Turn the lines in the rows below into a numbered list, from the very first line through the line with "Everyone who comes to CCC’s College and", both included. Leave out blank lines and list nothing after that line.

━━━━━ Exercise input ━━━━━

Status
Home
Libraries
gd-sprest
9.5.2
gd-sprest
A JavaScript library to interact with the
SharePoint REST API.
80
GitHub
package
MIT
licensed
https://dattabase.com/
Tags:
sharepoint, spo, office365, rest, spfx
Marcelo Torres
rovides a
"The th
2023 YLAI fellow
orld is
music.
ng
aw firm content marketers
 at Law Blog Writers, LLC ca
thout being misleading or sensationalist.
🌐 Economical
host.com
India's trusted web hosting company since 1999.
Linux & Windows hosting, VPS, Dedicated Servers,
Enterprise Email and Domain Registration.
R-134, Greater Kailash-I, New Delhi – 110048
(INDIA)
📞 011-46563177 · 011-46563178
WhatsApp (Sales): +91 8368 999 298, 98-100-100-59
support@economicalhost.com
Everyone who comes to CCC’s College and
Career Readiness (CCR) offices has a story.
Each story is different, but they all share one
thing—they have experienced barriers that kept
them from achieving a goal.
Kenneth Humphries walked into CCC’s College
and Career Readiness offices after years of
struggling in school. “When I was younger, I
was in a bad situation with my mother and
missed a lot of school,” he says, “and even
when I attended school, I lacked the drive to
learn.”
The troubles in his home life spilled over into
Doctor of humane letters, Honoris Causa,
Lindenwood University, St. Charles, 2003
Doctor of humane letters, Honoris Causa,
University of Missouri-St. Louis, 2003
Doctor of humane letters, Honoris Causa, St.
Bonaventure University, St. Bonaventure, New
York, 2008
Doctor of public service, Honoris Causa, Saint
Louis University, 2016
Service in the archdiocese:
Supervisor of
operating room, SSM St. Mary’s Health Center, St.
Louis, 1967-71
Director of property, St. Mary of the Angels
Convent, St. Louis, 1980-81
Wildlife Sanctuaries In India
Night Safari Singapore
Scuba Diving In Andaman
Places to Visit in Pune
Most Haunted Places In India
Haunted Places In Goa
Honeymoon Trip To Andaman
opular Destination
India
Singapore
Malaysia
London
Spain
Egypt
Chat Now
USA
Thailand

━━━━━

Response to the exercise
1. Status
2. Home
3. Libraries
4. gd-sprest
5. 9.5.2
6. gd-sprest
7. A JavaScript library to interact with the
8. SharePoint REST API.
9. 80
10. GitHub
11. package
12. MIT
13. licensed
14. https://dattabase.com/
15. Tags:
16. sharepoint, spo, office365, rest, spfx
17. Marcelo Torres
18. rovides a
19. "The th
20. 2023 YLAI fellow
21. orld is
22. music.
23. ng
24. aw firm content marketers
25.  at Law Blog Writers, LLC ca
26. thout being misleading or sensationalist.
27. 🌐 Economical
28. host.com
29. India's trusted web hosting company since 1999.
30. Linux & Windows hosting, VPS, Dedicated Servers,
31. Enterprise Email and Domain Registration.
32. R-134, Greater Kailash-I, New Delhi – 110048
33. (INDIA)
34. 📞 011-46563177 · 011-46563178
35. WhatsApp (Sales): +91 8368 999 298, 98-100-100-59
36. support@economicalhost.com
37. Everyone who comes to CCC’s College and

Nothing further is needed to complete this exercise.